I am having a hard time finding the information I need. After about 30 minutes of scouring the forums, I figured simply posting my question would be easier.

My problem is simple. I have a series of word documents with simple text enhancements. I need to pull the text out of each document, convert them to HTML, then, say, store them in a DB table. The only enhancements I am concerned with are:

Bold
Italic
Lists (I am told they are always bulleted, but who knows)
Anchors

Opening the files are easy enough. Saving them as HTML is easy enough. However, at this point, there is so much garbage in the HTML that it is really a pain to decipher. For starters, everything is wrapped in span tags, the font differences are inline styles, and even the white space has funny tags around them.

Is there a way to use aspose to produce even slightly better HTML?

My fallback option is to simply save them as is to HTML, then with the use of some crafty regular expressions rewrite them in a somewhat better format. However, if I don’t have to do that, it would save a great deal of time.

Has anyone tried this before?

zhann · August 16, 2013, 8:28am

Judging by the deafening silence, I assume I am alone here. Guess its time to revisit my love for Regular Expressions.

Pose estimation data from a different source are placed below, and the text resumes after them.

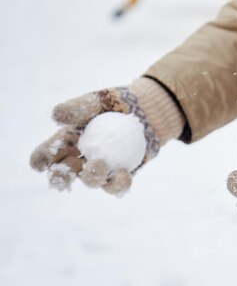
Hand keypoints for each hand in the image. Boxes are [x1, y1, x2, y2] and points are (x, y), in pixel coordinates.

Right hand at [30, 78, 183, 195]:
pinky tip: (124, 175)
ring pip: (91, 181)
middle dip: (59, 178)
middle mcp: (80, 158)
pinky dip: (120, 183)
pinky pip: (118, 185)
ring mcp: (101, 169)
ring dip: (92, 177)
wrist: (146, 109)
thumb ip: (77, 108)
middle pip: (64, 174)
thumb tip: (56, 116)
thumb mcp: (96, 100)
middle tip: (62, 176)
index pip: (47, 153)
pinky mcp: (121, 175)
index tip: (42, 163)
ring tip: (99, 165)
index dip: (41, 159)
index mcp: (67, 142)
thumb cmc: (115, 102)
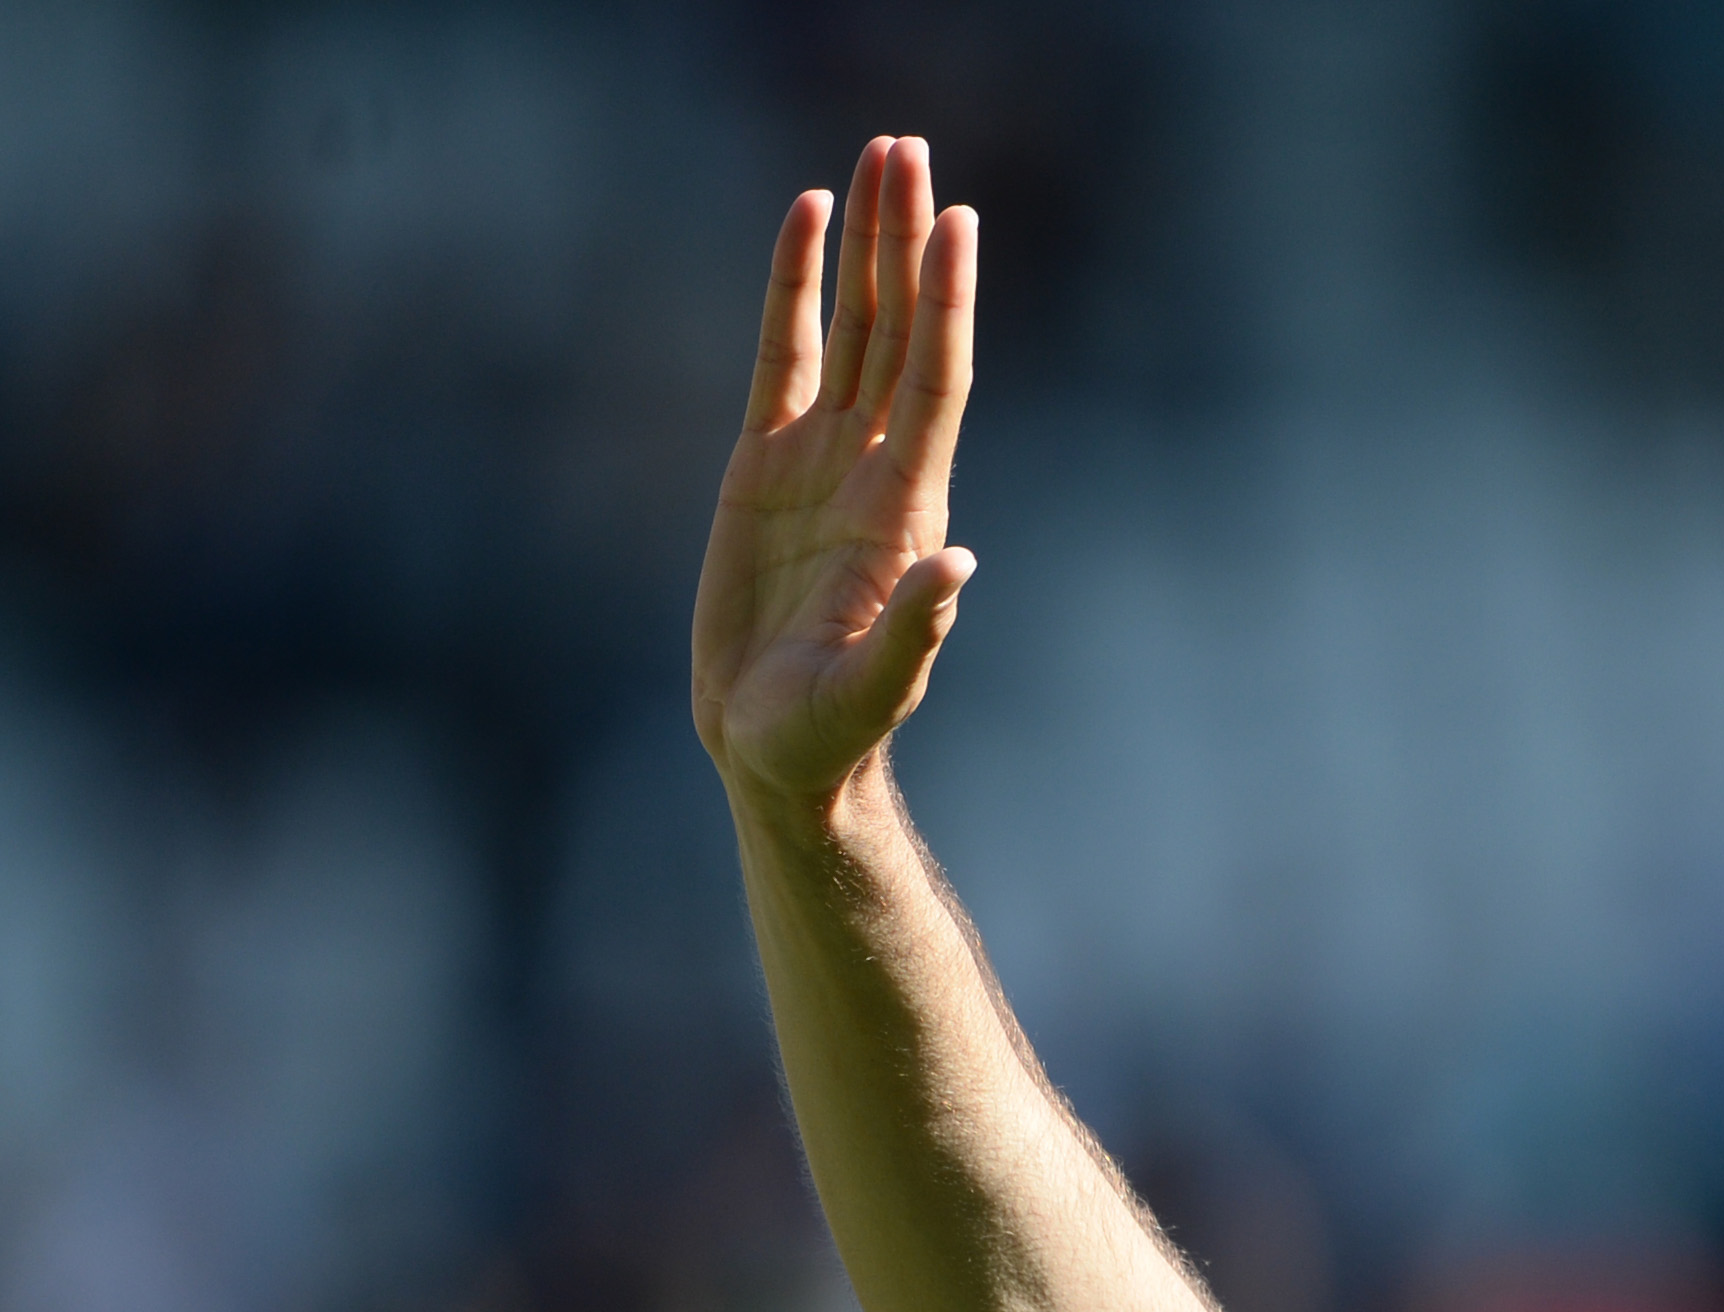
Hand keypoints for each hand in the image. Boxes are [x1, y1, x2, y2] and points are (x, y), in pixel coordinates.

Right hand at [691, 134, 979, 814]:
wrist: (775, 752)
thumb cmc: (828, 736)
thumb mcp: (873, 690)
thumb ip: (915, 631)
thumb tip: (959, 564)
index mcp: (905, 510)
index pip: (934, 381)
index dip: (946, 302)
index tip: (958, 221)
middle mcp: (873, 467)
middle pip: (899, 329)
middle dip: (906, 239)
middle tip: (910, 147)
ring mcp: (822, 459)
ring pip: (851, 326)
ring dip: (866, 245)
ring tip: (875, 156)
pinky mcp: (763, 466)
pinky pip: (782, 355)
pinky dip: (793, 287)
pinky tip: (804, 218)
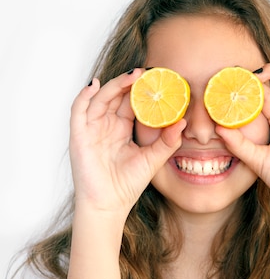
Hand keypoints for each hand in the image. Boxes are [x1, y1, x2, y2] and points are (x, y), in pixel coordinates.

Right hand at [69, 69, 185, 216]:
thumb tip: (182, 122)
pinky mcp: (79, 136)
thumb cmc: (127, 185)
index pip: (129, 102)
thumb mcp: (153, 160)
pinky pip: (78, 110)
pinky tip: (95, 85)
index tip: (156, 78)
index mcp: (121, 129)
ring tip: (131, 76)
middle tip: (146, 73)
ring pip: (100, 98)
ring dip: (114, 85)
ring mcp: (91, 129)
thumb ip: (167, 142)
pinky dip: (84, 96)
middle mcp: (105, 126)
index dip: (140, 89)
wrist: (109, 205)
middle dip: (129, 83)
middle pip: (115, 96)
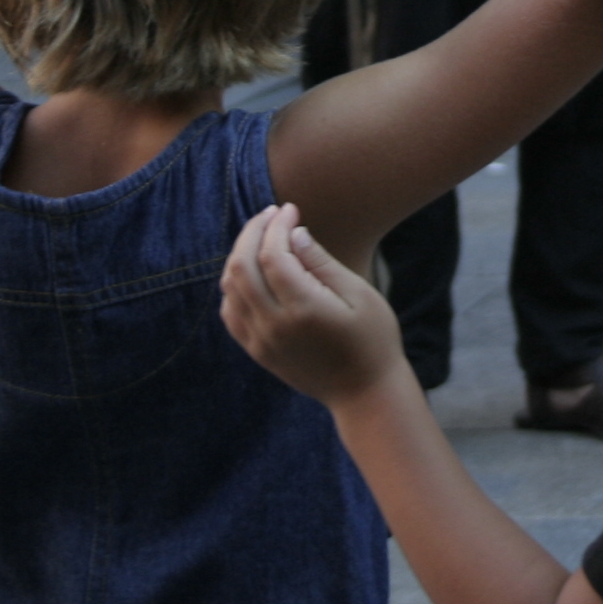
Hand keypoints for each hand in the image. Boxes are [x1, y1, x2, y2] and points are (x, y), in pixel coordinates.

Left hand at [219, 203, 407, 408]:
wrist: (364, 393)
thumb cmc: (373, 340)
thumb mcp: (359, 295)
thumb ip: (322, 263)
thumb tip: (294, 234)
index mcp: (302, 309)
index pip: (272, 255)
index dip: (277, 225)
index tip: (291, 209)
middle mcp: (273, 326)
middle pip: (240, 267)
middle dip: (253, 232)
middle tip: (272, 214)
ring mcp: (260, 341)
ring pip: (229, 288)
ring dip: (240, 256)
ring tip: (263, 238)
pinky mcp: (257, 352)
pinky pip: (230, 312)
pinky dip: (234, 286)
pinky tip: (254, 273)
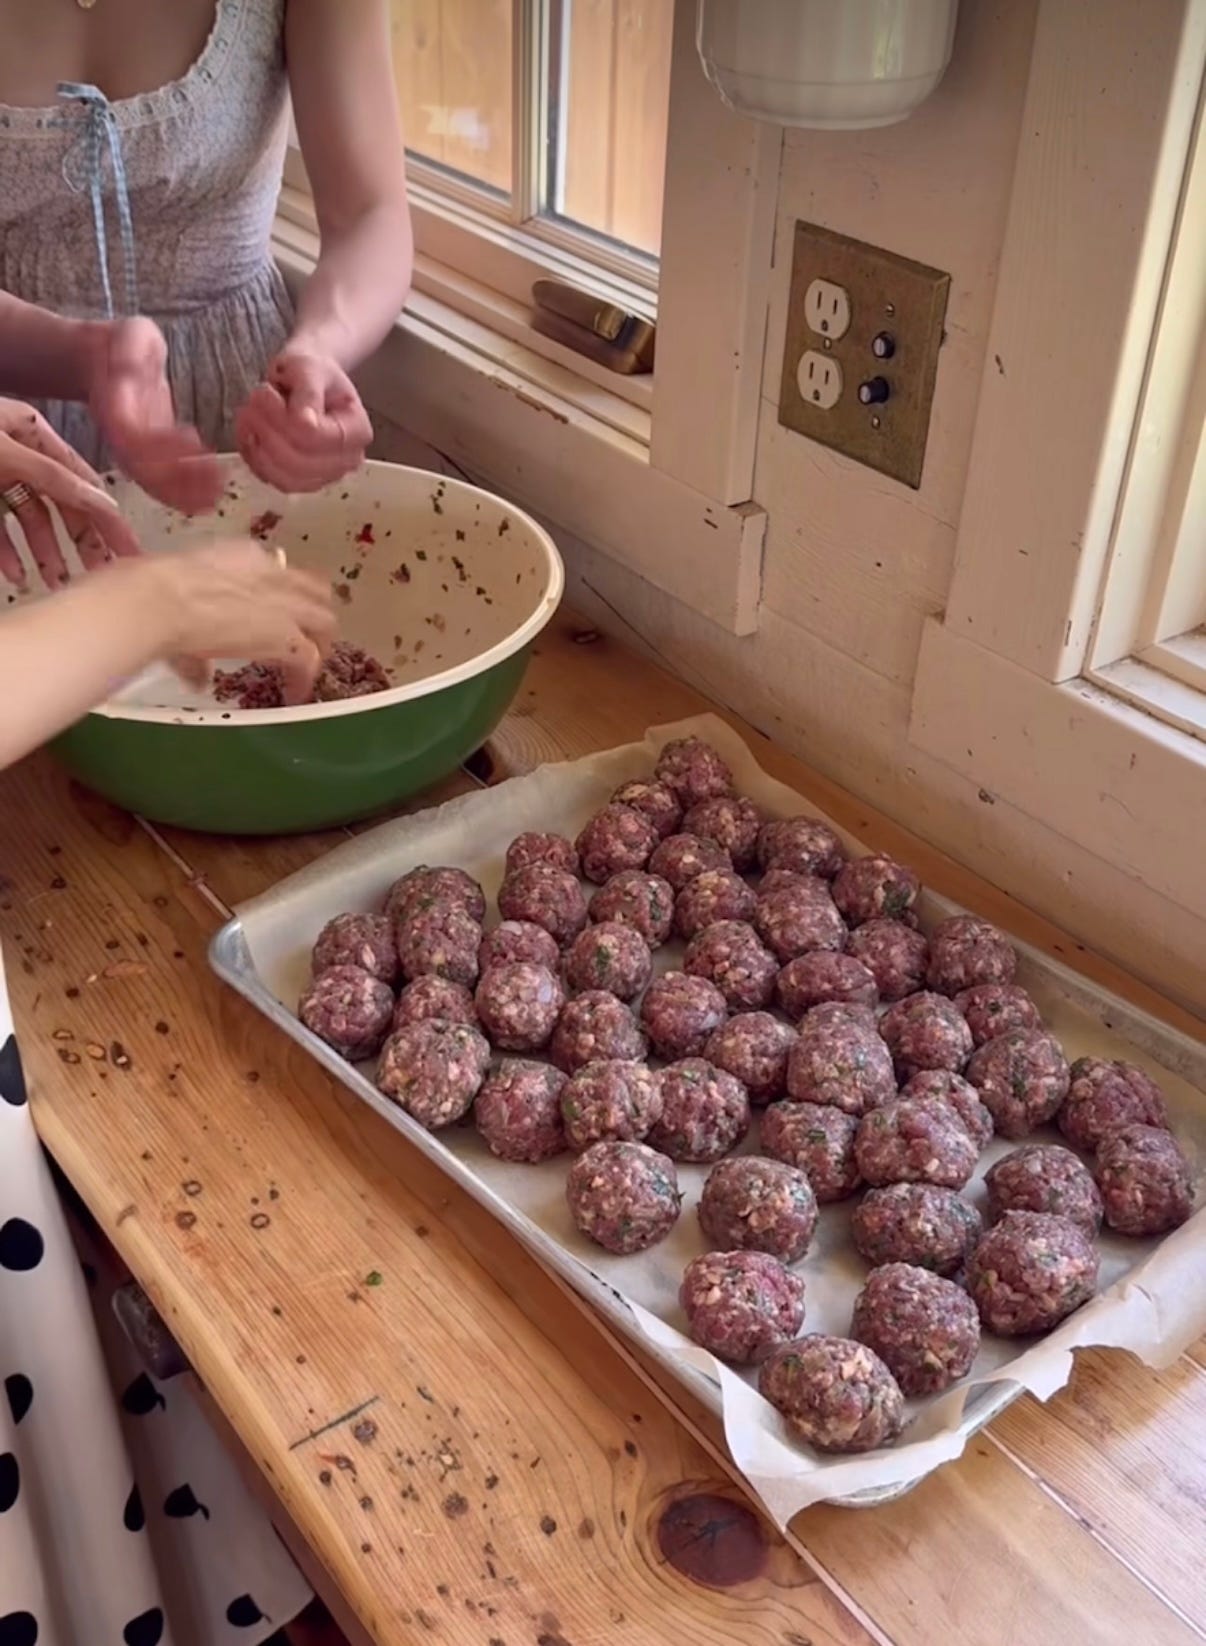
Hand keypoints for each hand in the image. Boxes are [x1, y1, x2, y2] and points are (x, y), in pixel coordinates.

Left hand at [0, 400, 141, 587]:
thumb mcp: (6, 452)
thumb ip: (54, 477)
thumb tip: (103, 504)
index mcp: (35, 434)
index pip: (84, 483)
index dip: (108, 519)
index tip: (130, 553)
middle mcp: (21, 456)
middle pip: (63, 506)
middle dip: (80, 543)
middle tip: (99, 578)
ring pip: (31, 522)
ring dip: (44, 555)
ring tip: (55, 583)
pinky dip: (8, 554)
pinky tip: (16, 574)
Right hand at [87, 317, 222, 514]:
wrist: (103, 362)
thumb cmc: (123, 344)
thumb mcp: (128, 334)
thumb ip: (130, 348)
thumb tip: (130, 367)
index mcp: (112, 404)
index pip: (132, 433)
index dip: (161, 443)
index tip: (194, 439)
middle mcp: (119, 433)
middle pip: (142, 467)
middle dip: (177, 478)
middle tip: (216, 479)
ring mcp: (130, 448)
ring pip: (150, 481)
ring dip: (183, 493)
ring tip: (219, 494)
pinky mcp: (146, 455)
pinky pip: (160, 481)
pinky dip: (183, 493)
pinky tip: (212, 494)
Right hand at [136, 539, 337, 703]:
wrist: (163, 600)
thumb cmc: (156, 594)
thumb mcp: (180, 604)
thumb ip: (196, 640)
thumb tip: (198, 676)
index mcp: (245, 558)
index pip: (278, 574)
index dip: (282, 597)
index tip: (274, 614)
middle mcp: (272, 574)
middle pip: (314, 592)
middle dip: (314, 616)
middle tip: (307, 639)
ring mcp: (284, 604)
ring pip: (324, 621)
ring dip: (319, 643)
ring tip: (309, 667)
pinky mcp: (287, 636)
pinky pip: (309, 659)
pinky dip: (305, 678)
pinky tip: (295, 694)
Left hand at [235, 346, 372, 492]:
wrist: (304, 380)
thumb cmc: (311, 371)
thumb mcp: (310, 368)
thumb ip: (308, 392)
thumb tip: (305, 421)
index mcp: (358, 431)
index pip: (317, 438)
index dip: (284, 420)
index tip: (264, 391)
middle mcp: (346, 461)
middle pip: (300, 463)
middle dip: (268, 430)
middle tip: (252, 400)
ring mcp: (324, 476)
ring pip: (285, 477)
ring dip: (258, 445)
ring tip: (249, 413)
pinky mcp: (300, 482)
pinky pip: (272, 480)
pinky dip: (253, 456)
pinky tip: (249, 431)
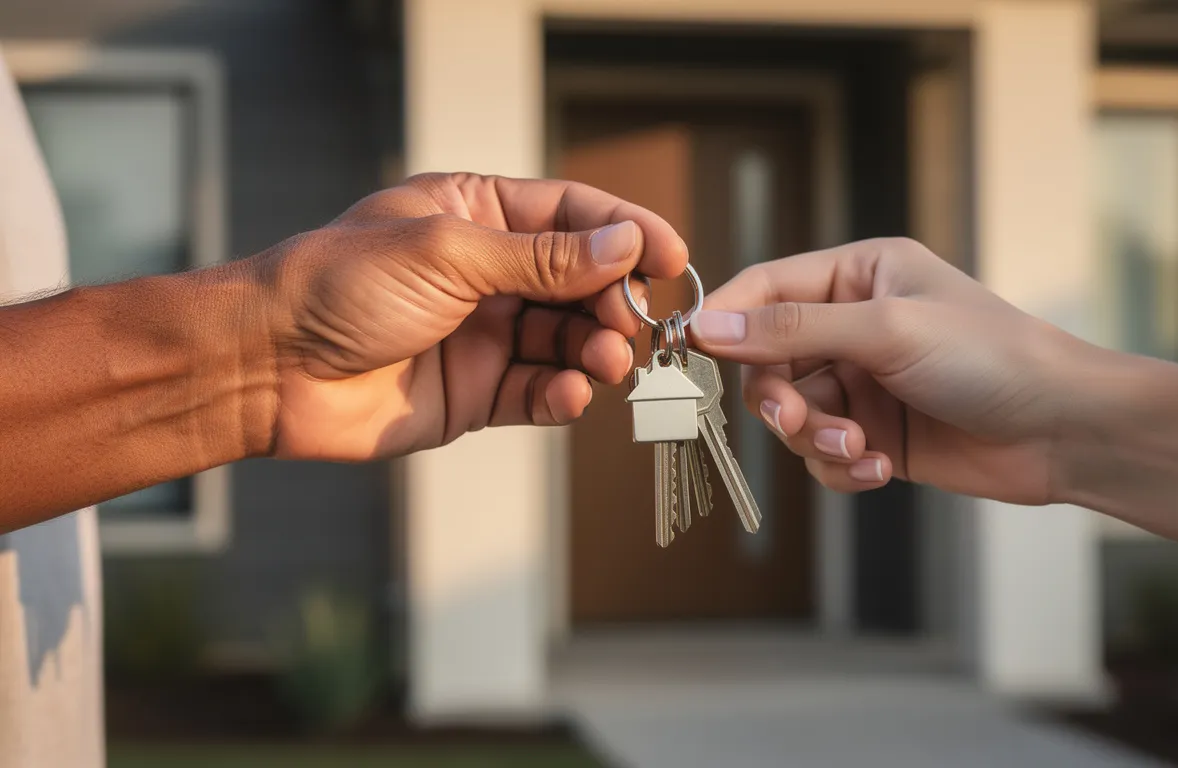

tahir.manzoor · August 16, 2013, 1:07pm

Hi there,

Thanks for your inquiry. Please note that Aspose.Words mimics the same behavior as MS Word do. Please convert your document to HTML by using MS Word and check the HTML output. Upon processing HTML, some features of HTML might be lost. You can find a list of limitations upon HTML exporting/importing here:

https://docs.aspose.com/words/java/load-in-the-html-html-xhtml-mhtml-format/

https://docs.aspose.com/words/java/save-in-the-html-html-xhtml-mhtml-format/

You can extract contents specific contents from document and save to html format. Please read following documentation link to extract contents from document.

https://docs.aspose.com/words/java/extract-selected-content-between-nodes/

Could you please attach your input Word document here along with expected output html for testing? I will investigate the issue on my side and provide you more information.

zhann · August 16, 2013, 2:50pm

I see, that makes sense. I had just assumed your utilities had ways of cleaning up the Word documents a bit. The fact is, I have about 1000 different docs that I need to parse through, all written by different people. Word is notoriously bad at creating HTML, hence I hoped you had something in your suite.

Since the vast majority of the tags used by my team are very simple, I have already built a series of cleaning functions on top of yours which do most of what I need done. There are still some stray white-space areas, and some other little glitches to work through, but about 95% of what I need is ready.

On that note, I appreciate the heads up. I think I can handle this using regular expressions and standard Java utils.

Thanks

tahir.manzoor · August 19, 2013, 3:37am

Hi there,

Thanks for your feedback. It would be great if you please attach your input Word document here along with expected output html for testing. We will investigate, how you want your final output document/html be generated like. We will then provide you more information on this along with code.